В августе того года семейство Сэм устроило ей прощальный вечер – за несколько дней перед тем, как они с Линкольном отправились в Калифорнию. Родители Сэм накупили фейерверков и взяли напрокат караоке. Вечер был в самом разгаре, когда около полуночи Линкольн заснул на лужайке, прямо на стуле. Он и не помнил, когда Сэм втиснулась рядом с ним. От нее пахло Пятым июля, пóтом и пустыми корпусами из-под бутылочных ракет.
– Со всеми попрощалась? – спросил Линкольн.
– И за тебя тоже. – Сэм склонила голову. – Ты целовался со всеми прямо в губы. Как-то неудобно…
– Покажи.
Она быстро его поцеловала. Сэм была непохожа на себя, спешила, пугалась. Как будто проснулась.
– Ты как? – спросил Линкольн.
– Да-а… Ничего. Угу… Нет, не знаю. Боже мой, я не знаю, что со мной… – Она встала с кресла и пошла вдоль стола, поднимая одну пластиковую чашку за другой и снова ставя их на место. – Я чувствую, что… готова.
– К чему готова?
Линкольн сел, стараясь сообразить, о чем это она. Луна еле светила, лица Сэм он не различал.

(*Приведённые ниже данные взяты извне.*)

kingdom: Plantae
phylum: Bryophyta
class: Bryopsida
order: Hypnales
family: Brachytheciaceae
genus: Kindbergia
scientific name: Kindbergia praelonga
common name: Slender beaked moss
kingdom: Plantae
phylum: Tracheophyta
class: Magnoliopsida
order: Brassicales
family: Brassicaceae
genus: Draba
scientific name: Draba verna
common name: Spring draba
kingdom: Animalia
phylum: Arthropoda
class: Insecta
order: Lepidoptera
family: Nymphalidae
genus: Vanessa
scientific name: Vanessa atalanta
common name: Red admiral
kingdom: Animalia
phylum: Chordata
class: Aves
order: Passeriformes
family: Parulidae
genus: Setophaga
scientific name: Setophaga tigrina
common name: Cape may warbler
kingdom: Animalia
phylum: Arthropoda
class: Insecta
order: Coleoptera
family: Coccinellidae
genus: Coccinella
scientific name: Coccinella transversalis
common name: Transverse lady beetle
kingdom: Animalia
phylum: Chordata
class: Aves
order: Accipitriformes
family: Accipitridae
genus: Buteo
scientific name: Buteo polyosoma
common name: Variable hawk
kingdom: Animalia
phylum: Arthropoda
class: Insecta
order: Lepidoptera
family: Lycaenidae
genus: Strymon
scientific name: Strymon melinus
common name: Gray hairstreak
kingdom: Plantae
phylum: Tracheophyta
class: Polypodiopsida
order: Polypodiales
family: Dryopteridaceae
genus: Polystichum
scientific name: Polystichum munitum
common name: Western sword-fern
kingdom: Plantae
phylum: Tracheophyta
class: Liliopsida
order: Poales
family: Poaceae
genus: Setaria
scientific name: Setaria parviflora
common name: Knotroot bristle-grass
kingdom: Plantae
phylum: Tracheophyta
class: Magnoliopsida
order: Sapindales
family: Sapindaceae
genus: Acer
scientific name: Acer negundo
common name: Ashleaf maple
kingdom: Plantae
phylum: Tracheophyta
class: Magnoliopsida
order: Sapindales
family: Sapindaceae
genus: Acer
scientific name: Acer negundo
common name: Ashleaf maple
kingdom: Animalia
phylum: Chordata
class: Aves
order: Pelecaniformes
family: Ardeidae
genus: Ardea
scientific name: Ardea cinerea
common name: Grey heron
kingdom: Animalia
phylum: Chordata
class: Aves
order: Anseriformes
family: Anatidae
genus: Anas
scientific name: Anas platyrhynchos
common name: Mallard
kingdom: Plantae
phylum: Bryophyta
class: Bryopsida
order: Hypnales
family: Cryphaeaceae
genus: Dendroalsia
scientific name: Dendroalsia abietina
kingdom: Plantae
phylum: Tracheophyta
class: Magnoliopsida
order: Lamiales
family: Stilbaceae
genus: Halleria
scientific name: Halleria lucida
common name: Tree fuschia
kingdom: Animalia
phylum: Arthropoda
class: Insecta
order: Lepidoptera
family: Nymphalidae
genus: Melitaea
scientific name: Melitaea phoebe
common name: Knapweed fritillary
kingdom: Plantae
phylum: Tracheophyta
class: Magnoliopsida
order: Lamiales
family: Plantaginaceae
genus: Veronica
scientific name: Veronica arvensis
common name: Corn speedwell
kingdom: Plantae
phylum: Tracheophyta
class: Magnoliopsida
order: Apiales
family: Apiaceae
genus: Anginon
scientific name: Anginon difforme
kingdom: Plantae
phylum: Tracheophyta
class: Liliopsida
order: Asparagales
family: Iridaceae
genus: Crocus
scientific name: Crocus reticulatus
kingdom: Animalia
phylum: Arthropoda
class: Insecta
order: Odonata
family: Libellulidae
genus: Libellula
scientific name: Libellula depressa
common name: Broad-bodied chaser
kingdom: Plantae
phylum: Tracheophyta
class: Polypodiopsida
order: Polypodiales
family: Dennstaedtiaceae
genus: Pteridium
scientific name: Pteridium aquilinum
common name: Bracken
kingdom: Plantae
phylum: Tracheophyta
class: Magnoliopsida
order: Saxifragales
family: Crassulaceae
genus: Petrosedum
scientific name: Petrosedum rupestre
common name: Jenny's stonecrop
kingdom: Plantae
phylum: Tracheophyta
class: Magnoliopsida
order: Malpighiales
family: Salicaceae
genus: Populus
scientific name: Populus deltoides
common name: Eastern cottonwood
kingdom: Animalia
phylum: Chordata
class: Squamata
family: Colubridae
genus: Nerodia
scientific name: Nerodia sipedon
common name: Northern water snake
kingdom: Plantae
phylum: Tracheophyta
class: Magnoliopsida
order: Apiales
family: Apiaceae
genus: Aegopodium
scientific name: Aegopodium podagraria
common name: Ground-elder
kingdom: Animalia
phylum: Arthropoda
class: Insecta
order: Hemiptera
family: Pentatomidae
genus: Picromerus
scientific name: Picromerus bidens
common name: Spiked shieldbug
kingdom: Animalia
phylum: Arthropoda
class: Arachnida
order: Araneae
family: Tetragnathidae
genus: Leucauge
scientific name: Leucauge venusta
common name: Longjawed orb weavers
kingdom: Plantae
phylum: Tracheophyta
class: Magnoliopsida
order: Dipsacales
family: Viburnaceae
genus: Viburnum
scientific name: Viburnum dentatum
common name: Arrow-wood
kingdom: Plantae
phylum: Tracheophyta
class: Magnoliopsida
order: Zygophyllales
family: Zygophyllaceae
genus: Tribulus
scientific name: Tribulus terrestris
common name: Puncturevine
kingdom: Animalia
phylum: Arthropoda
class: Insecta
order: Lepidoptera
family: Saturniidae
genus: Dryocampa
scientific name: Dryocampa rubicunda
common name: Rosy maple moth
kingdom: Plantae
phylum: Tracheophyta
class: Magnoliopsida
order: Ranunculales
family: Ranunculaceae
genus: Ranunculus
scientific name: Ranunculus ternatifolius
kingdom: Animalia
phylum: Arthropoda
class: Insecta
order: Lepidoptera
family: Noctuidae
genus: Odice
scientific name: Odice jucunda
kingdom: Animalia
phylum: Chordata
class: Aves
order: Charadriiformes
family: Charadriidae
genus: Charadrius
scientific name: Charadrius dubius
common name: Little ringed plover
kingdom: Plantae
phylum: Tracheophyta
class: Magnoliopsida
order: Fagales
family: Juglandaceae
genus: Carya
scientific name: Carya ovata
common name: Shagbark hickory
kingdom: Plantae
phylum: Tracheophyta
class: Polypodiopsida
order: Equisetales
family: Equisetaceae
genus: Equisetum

– Готова все поменять, – ответила она и, присев на столик для пикника, принялась перебирать на нем ленточки. – Я чувствую, что все уже как будто изменилось. Ну вот, например, я думала, что будет очень грустно прощаться со всеми. Думала, что разревусь, а не проронила ни слезинки. Мне вообще не хотелось плакать. Мне петь хотелось. Хотелось сказать: «Ну да. Да! Ну, до свидания!» Не то чтобы «счастливо оставаться», а просто – «до свидания». Я готова к новым людям, – продолжала она, подбросив ленточки в воздух. – Через два дня я буду ходить по улицам и не увижу ни одного знакомого лица. Все будут для меня совсем-совсем новыми. Как сказать… совсем свежими, с большим потенциалом. Да, с одним только потенциалом. Я не буду о них ничего знать. И никто не будет действовать мне на нервы.